• _Исходный текст_

---+---

И вот он на «Бигле»…
К сожалению, «Бигль» часто качало, и Дарвин очень страдал от качки. Он сам называл свое положение жалким. Малейшее физическое усилие приводило его в полуобморочное состояние. И даже привыкнув к пребыванию на корабле, Дарвин сильно страдал от морской болезни. До самого конца путешествия при качке он испытывал недомогание, должен был прерывать работу и ложиться.
Когда месяца три тому назад Дарвин в первый раз увидел «Бигль», то он подумал, что это судно скорее производит впечатление потерпевшего кораблекрушение, чем отплывающего в кругосветное путешествие.
Теперь другое дело: судно прочно сидело в воде, хорошо скрепленное снизу. Верхнюю палубу повысили, чтобы ее меньше захлестывали волны. Правда, борт получился слишком высоким по сравнению с величиной корабля, и удары волн бушующего моря могли оказаться роковыми. Внизу расширили помещение для людей и грузов, обновили отделку кают. Материалы ставились самые лучшие, и капитан неусыпно наблюдал за ходом ремонта, а команда старалась работать изо всех сил: каждый отлично понимал серьезность плавания на таком маленьком судне.
После капитального ремонта «Бигль» [1] — эта, по выражению Дарвина, «маленькая ныряющая утка» — оставался хоть и крепко сшитым, но всё-таки небольшим деревянным парусным кораблем, палубы которого постоянно заливали волны.
Команда «Бигля» дала за это палубам своего корабля шутливое прозвище: «полуприливные скалы». На нем было еще и очень тесно.
27 декабря «Бигль» направлялся в кругосветное путешествие второй раз. В первый раз — в 1826–1830 годах — он выдержал его с честью, под командой капитана
Фиц-Роя, за что тот и избрал это судно для вторичного кругосветного путешествия.1
Beagle — ищейка (англ.).
«Бигль» должен был произвести съемки восточных и западных берегов Южной Америки и прилегающих островов. На основании результатов съемок следовало составить карты различных частей побережья и островов, а также планы бухт и гаваней.
Кроме того, перед «Биглем» стояла задача сделать ряд хронометрических измерений вокруг земли.
Такую экспедицию в XIX веке английское правительство снаряжало не в первый раз.
На палубе корабля
Вид на Плимутскую бухту из парка
Роберт Фиц-Рой
Чарлз Дарвин
Выход из Плимутской бухты в Ламанш. Эддистонский маяк
Утеряв к этому времени североамериканские колонии, Англия заинтересовалась просторами Южной Америки. Латинские страны этой части Америки вели борьбу за независимость со своей некогда мощной метрополией — Испанией. И вот, под видом защиты колоний от испанского владычества, Англия укрепляла свое влияние в этих странах.

---+---

• _Фрагменты данных_
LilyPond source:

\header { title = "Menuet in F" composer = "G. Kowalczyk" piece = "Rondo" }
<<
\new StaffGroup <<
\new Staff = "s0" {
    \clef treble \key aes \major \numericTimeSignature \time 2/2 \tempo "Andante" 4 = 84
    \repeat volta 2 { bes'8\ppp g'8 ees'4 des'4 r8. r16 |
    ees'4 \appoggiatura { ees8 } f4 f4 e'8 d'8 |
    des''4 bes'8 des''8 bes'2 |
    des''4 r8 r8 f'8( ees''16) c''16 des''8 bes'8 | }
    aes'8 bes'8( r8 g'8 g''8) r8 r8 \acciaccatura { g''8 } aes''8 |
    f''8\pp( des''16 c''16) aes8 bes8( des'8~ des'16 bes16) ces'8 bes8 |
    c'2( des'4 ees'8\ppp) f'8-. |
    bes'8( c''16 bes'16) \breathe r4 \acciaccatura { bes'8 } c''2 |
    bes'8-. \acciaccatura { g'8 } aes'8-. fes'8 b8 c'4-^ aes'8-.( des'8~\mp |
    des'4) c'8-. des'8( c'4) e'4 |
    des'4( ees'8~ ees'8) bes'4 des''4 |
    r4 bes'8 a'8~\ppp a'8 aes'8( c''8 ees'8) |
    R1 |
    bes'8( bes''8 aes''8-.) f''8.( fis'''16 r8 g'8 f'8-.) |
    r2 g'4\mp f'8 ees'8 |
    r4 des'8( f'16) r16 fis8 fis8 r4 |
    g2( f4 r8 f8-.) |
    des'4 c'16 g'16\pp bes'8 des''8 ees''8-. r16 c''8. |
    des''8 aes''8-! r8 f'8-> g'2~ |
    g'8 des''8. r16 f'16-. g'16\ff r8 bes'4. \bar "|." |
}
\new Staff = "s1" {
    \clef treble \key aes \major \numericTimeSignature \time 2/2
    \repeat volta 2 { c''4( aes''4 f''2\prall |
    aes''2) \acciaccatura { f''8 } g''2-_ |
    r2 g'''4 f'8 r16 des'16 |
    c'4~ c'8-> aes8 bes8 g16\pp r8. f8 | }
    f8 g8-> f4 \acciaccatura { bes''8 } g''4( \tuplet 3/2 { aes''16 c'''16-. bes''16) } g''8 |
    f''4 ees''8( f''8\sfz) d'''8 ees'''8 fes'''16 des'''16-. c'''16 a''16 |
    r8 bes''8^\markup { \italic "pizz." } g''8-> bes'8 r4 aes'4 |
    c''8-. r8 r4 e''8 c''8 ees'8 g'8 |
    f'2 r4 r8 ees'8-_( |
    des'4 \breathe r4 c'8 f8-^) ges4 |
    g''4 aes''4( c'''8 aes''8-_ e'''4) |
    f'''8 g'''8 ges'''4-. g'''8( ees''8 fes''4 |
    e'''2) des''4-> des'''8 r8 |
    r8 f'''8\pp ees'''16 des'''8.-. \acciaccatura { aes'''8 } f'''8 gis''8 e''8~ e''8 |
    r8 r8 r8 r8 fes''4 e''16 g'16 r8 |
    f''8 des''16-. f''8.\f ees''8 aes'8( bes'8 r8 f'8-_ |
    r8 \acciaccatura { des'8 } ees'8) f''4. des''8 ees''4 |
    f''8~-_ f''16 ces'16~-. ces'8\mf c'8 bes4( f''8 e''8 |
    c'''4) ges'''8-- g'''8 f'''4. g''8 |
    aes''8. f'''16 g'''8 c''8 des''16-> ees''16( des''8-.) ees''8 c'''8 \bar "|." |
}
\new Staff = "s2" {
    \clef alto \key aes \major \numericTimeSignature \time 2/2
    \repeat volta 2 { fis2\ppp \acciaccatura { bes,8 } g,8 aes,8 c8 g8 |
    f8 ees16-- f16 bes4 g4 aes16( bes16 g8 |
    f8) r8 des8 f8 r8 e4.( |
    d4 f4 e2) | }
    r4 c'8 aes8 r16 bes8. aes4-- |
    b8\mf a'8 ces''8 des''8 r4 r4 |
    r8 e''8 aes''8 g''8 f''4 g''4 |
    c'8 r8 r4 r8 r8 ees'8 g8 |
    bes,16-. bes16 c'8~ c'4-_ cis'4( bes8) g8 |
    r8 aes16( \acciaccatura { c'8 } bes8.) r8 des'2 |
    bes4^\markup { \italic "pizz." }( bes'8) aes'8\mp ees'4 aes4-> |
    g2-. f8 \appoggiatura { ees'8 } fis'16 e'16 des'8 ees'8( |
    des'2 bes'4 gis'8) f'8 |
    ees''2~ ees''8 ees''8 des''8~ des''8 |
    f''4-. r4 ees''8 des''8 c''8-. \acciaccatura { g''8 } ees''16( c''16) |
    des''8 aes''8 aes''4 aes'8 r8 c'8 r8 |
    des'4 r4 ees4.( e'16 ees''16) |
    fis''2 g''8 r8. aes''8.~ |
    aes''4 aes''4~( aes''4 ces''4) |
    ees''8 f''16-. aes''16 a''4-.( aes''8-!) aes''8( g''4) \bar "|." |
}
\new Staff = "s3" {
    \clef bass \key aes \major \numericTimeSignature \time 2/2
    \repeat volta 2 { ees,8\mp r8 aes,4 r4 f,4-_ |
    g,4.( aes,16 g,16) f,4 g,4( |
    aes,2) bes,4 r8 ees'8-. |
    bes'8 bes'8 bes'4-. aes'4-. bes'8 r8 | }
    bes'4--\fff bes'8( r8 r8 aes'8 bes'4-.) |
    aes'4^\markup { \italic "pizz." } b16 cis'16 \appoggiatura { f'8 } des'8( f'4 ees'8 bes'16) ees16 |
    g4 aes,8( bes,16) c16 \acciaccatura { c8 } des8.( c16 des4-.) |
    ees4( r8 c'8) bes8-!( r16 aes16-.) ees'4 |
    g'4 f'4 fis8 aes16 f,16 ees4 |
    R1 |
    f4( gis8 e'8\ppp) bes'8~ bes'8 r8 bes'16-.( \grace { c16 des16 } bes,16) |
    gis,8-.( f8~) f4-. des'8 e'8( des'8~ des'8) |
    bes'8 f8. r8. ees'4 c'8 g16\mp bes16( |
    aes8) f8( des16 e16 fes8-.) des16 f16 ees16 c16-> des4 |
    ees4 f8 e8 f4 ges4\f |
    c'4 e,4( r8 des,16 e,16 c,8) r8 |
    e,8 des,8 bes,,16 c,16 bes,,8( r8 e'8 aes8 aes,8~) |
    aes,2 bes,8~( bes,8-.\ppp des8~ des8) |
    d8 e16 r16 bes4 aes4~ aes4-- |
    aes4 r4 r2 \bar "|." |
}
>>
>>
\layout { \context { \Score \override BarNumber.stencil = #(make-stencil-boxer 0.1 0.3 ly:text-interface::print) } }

---+---

• _Задание_
Отредактируйте исходный текст от слов «Такую экспедицию в» до слов «в этих странах.», заменив каждое «Англия» на «Великобритания». Данные никак не связаны с исходным текстом.

• _Ответ_
Такую экспедицию в XIX веке английское правительство снаряжало не в первый раз.
На палубе корабля
Вид на Плимутскую бухту из парка
Роберт Фиц-Рой
Чарлз Дарвин
Выход из Плимутской бухты в Ламанш. Эддистонский маяк
Утеряв к этому времени североамериканские колонии, Великобритания заинтересовалась просторами Южной Америки. Латинские страны этой части Америки вели борьбу за независимость со своей некогда мощной метрополией — Испанией. И вот, под видом защиты колоний от испанского владычества, Великобритания укрепляла свое влияние в этих странах.